(Data items)

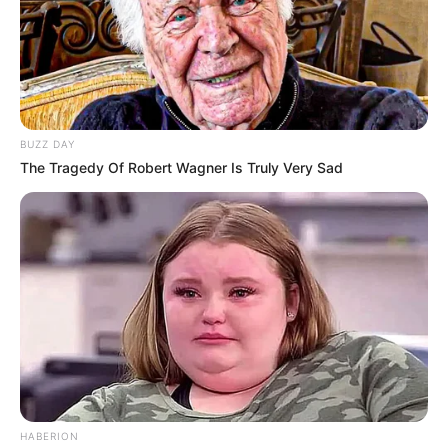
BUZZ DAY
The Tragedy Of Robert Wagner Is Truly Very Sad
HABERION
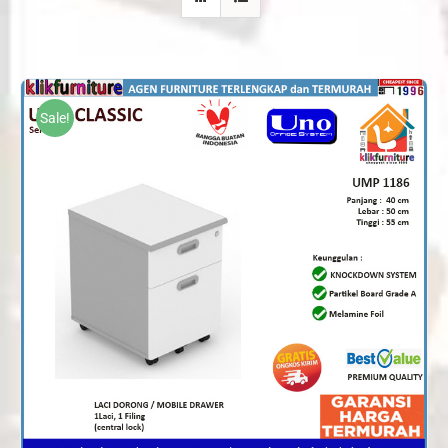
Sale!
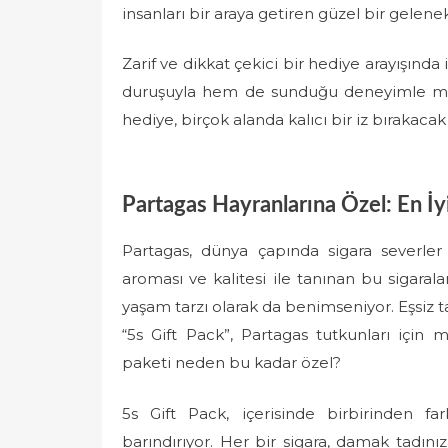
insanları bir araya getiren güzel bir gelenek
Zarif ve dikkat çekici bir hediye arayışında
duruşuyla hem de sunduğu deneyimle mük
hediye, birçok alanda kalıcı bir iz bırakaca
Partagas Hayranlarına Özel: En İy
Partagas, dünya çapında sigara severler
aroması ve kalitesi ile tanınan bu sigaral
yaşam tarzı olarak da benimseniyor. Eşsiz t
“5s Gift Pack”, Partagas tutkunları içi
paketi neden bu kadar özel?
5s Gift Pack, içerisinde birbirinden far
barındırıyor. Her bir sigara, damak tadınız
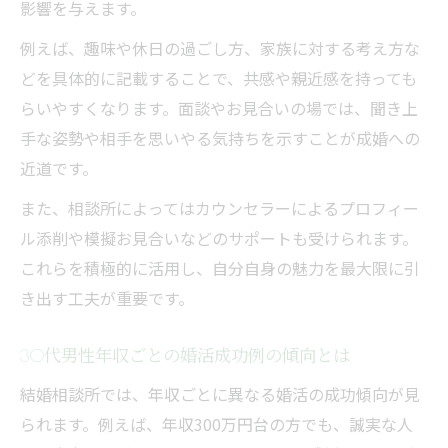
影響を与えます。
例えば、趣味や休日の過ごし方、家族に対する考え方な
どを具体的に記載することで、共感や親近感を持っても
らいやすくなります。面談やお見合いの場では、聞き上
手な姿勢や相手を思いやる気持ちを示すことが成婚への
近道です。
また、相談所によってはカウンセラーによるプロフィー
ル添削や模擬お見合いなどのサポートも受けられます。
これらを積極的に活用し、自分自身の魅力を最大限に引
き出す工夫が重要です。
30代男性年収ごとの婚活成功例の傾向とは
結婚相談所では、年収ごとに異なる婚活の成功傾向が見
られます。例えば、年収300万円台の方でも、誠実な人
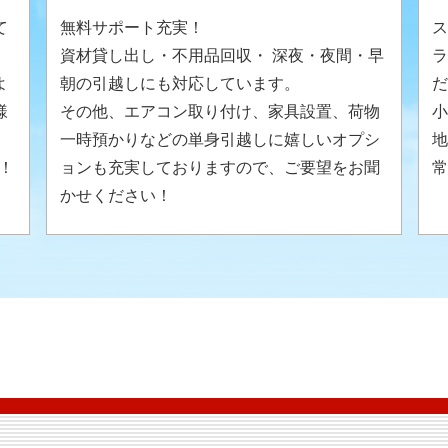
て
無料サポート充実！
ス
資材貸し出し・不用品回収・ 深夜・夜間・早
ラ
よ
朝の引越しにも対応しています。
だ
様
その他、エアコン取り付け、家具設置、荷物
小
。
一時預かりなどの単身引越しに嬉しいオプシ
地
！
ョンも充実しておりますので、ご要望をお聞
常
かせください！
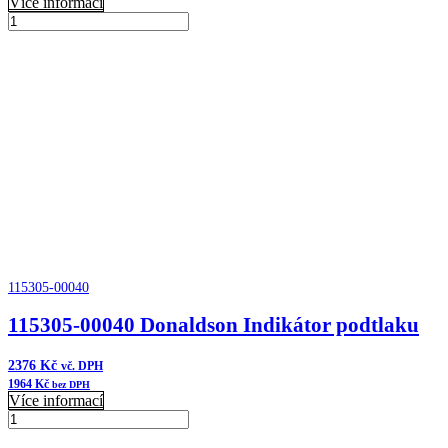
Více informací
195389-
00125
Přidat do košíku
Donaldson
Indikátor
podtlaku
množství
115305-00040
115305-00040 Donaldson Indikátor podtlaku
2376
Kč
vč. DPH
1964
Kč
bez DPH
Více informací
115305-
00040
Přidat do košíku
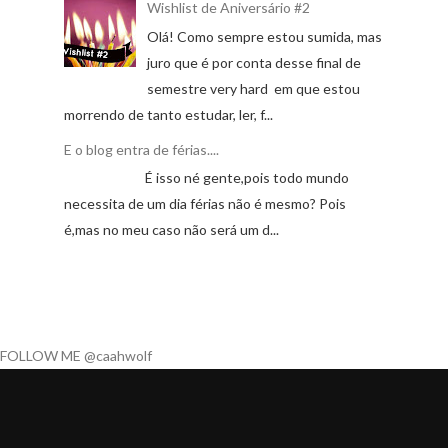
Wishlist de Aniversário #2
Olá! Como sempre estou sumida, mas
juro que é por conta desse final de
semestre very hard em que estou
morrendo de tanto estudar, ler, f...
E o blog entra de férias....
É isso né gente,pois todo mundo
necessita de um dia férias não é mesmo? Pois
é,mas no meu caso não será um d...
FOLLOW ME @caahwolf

*WHAT IS REQUIRED*
Transcribe, word for word, the stretch of lines in the data above from the one with "Partagas tutkunları içi" through the one with "É isso né gente,pois todo mundo"; omit all pictures.

*OUTPUT OF THE EXERCISE*
“5s Gift Pack”, Partagas tutkunları içi
paketi neden bu kadar özel?
5s Gift Pack, içerisinde birbirinden far
barındırıyor. Her bir sigara, damak tadınız
影響を与えます。
例えば、趣味や休日の過ごし方、家族に対する考え方な
どを具体的に記載することで、共感や親近感を持っても
らいやすくなります。面談やお見合いの場では、聞き上
手な姿勢や相手を思いやる気持ちを示すことが成婚への
近道です。
また、相談所によってはカウンセラーによるプロフィー
ル添削や模擬お見合いなどのサポートも受けられます。
これらを積極的に活用し、自分自身の魅力を最大限に引
き出す工夫が重要です。
30代男性年収ごとの婚活成功例の傾向とは
結婚相談所では、年収ごとに異なる婚活の成功傾向が見
られます。例えば、年収300万円台の方でも、誠実な人
て
無料サポート充実！
ス
資材貸し出し・不用品回収・ 深夜・夜間・早
ラ
よ
朝の引越しにも対応しています。
だ
様
その他、エアコン取り付け、家具設置、荷物
小
。
一時預かりなどの単身引越しに嬉しいオプシ
地
！
ョンも充実しておりますので、ご要望をお聞
常
かせください！
Více informací
195389-
00125
Přidat do košíku
Donaldson
Indikátor
podtlaku
množství
115305-00040
115305-00040 Donaldson Indikátor podtlaku
2376
Kč
vč. DPH
1964
Kč
bez DPH
Více informací
115305-
00040
Přidat do košíku
Wishlist de Aniversário #2
Olá! Como sempre estou sumida, mas
juro que é por conta desse final de
semestre very hard em que estou
morrendo de tanto estudar, ler, f...
E o blog entra de férias....
É isso né gente,pois todo mundo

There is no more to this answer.